Auch ich habe mir schon Gedanken darüber gemacht, wie man das Blei als Grundgewicht ersetzen könnte. Der auslöser war ein Ansitz auf Quappen an der Oder bei Hochwasser, der mich durch Hänger Grundbleie im Wert von fast 20 Euro gekostet hat.
Die vielen bisher (auch in anderen Trööts) genannten Alternativen reichen ja von sinnvoll bis schwachsinnig, weil teilweise teurer als gekaufte Bleie oder eben an der Frage vorbei.
Ich werde jedenfalls diesen Winter dazu nutzen zwei Ideen mal genauer unter die Lupe zu nehmen.

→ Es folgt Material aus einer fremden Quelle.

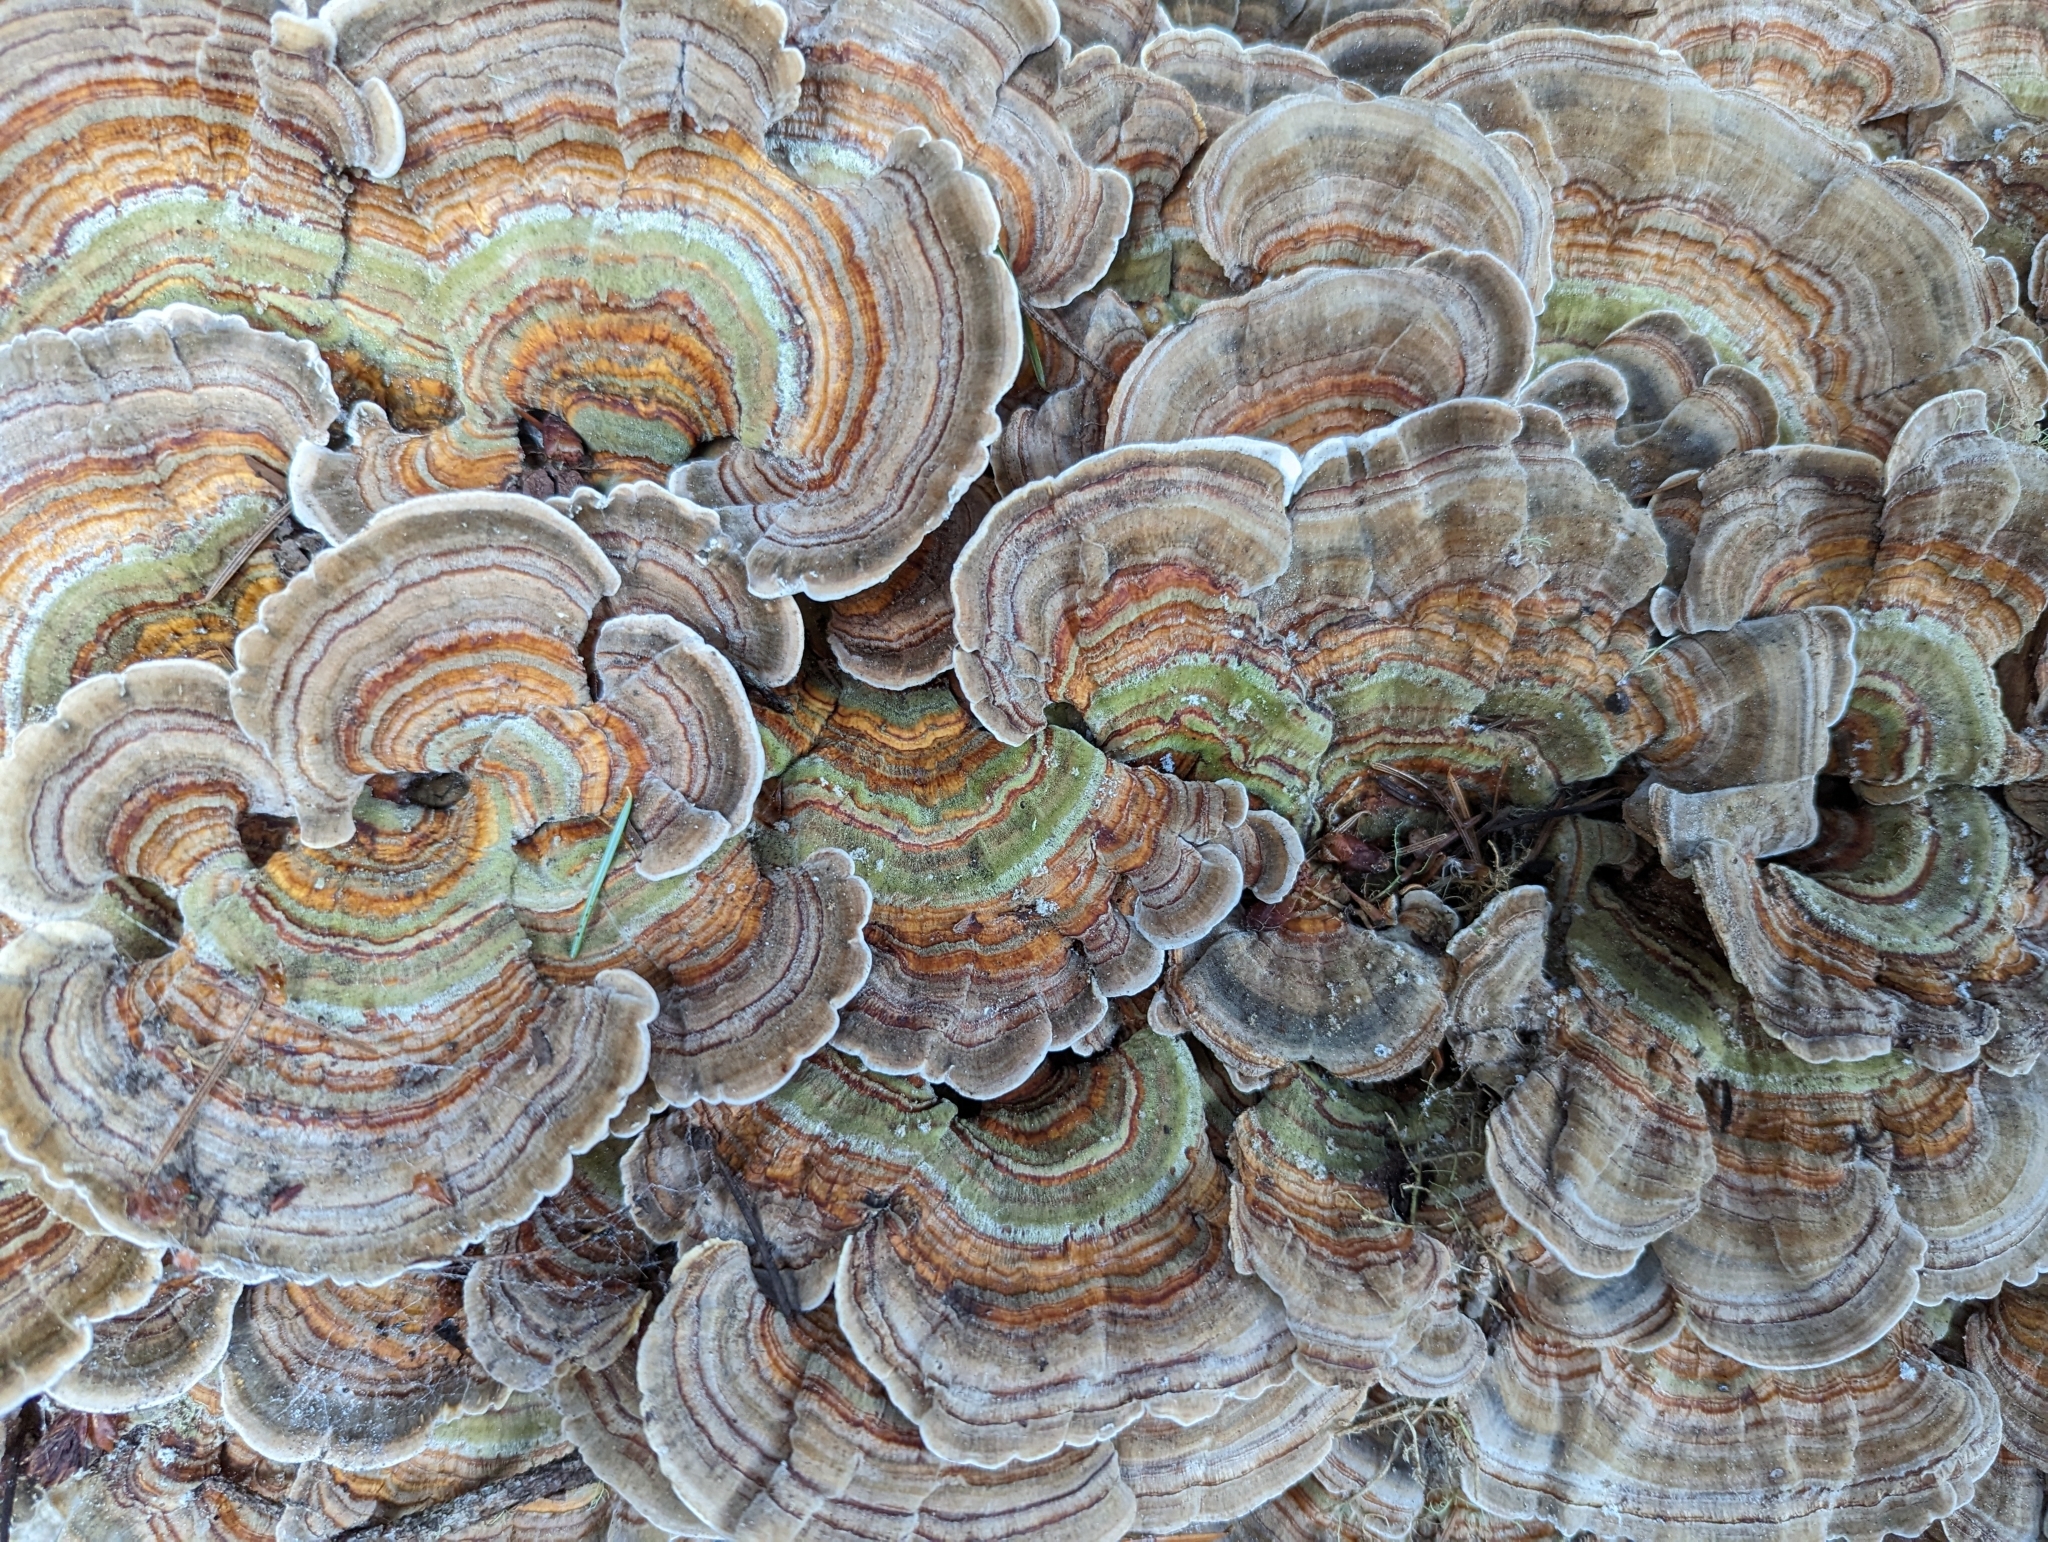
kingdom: Fungi
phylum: Basidiomycota
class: Agaricomycetes
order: Polyporales
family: Polyporaceae
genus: Trametes
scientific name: Trametes versicolor
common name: Turkeytail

Zum einen habe ich mir überlegt, Grundgewichte aus gewöhnlichem Künstlerton zu formen und einesteils im Backofen auf höchster Stufe zu "brennen", oder nach dem Grillen einfach in die restliche Kohlenglut zu legen.
Als Ösen werde ich hierbei mit Büroklammern (entsprechend zurecht gebogen) und Schweißdraht experimentieren.
Da gebrannter Ton porös bleibt, gäbe es auch die Möglichkeit, die fertigen Gewichte anschließend mit Lockstoffen zu präparieren.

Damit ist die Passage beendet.